Brian Chase, Drums & Drones (CD/DVD Set)

Like conceptual art and modern image art, the best avant garde works of music may not only provide a sound world of unusual dimensions and provenance, they also may make you think. Like a Zen rock garden, there are often a finite set of elements, perhaps in various states of transformation, and your experience of them is heightened by reflection on what you are hearing. The actual hearing, you may become aware, is a process, not at all-together synchronic singularity.

John Cage was a master of making you expand how you approached your sensuous world in this way. Dogs barking, ambient room noise, or any matter of elements Cage manipulated usually had a conceptual component that was more than it might initially appear.

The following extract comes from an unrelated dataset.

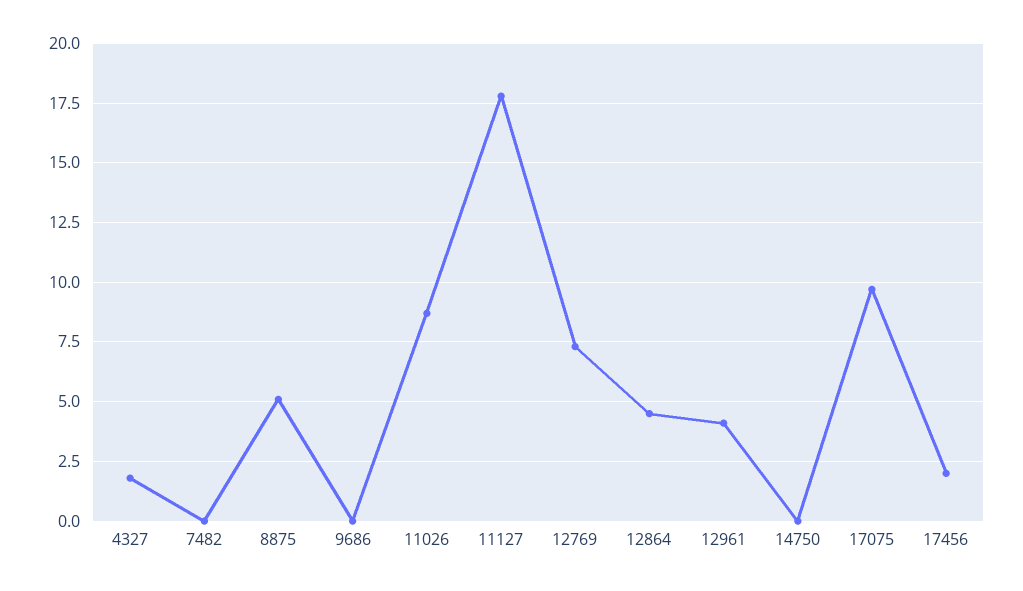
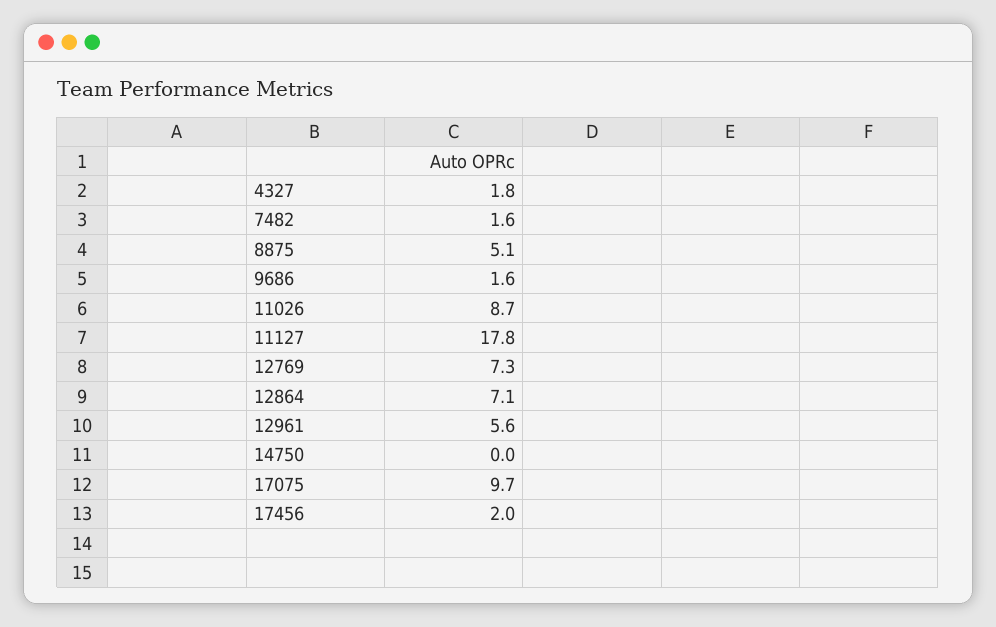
7482: 0 -> 1.6
9686: 0 -> 1.6
12864: 4.5 -> 7.1
12961: 4 -> 5.6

Brian Chase and his work, as heard in Drums and Drones (Pogus 21070-2), has that about it. There are ten segments that flow together as different aspects of the overall matrix. Chase, drummer for the Yeah-Yeah-Yeahs, close-miked various drums tuned to specific pitches and then processed those tones through a computer and a set of loudspeakers.

The idea is to emphasize the sound and its segments of the overtone series through filtering (to explore just intonation in part) then to further subject those sounds when desired to transformations by causing and manipulating feedback drones that occur as the drum head interacts with the loudspeakers.

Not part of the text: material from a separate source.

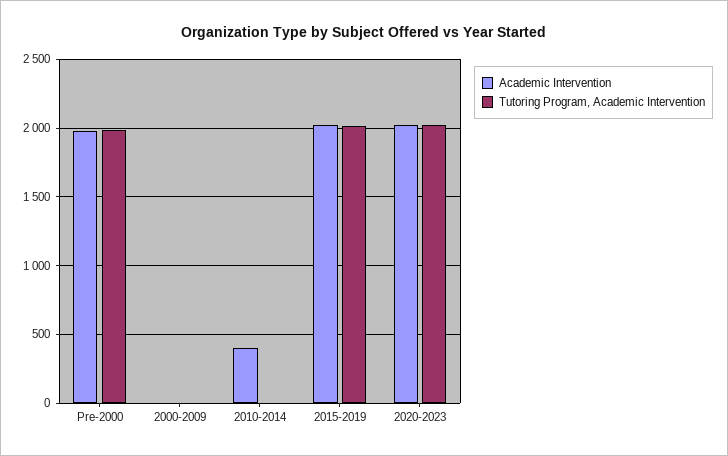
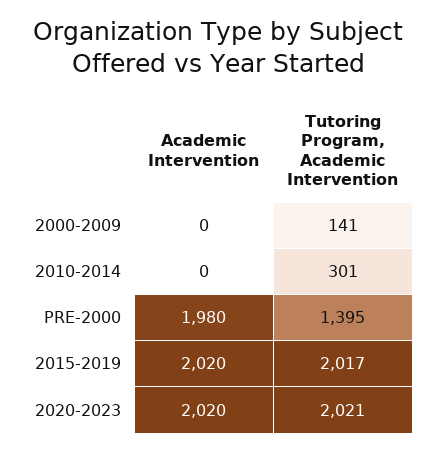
Tutoring Program, Academic Intervention, Pre-2000: 2000 -> 1395
Tutoring Program, Academic Intervention, 2000-2009: 0 -> 141
Academic Intervention, 2010-2014: 400 -> 0
Tutoring Program, Academic Intervention, 2010-2014: 0 -> 301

Each segment is its own sound universe, the drum being a carrier of percussive and sustained tone here but not as much of rhythm. The first disk is a CD containing the sound works only; the second disk is a DVD with the 10 segments augmented by corresponding abstract animations by Ursula Scherrer and Eric Z.

In the end you are led into contemplation of the sound of drums and the nature of that sound, what it is in microcosm and what it may be transformed into with electronic manipulation.

A single tone-sound with its overtone series is always a universe unto itself. The pieces expand our awareness of this inner world as they also provide a kind of fulcrum for meditation on the nature of sound. Or at least that's what I ended up experiencing.

The animations have a sameness-in-change that perfectly synchronizes with the sound-music. I found the color visuals a refreshing change after a number of studies in black and white. They certainly transfer in visual terms the ideation of the music.

The music takes some getting into and how much you like it may depend on how deeply you have delved into minimal avant garde and the abstract sound sculptures of works that have come before. Some may find it less "interesting" than what they are used to. Give the sound time to unfold and hear these segments a number of times and you will probably (like me) fall into the spell that the sounds cast over the sympathetic ear.

It's either remarkable or boring, depending on how much you put into it. So of course is a Zen rock garden. Brian Chase has created something unexpected, no matter how it affects you. That is far from easy in these times.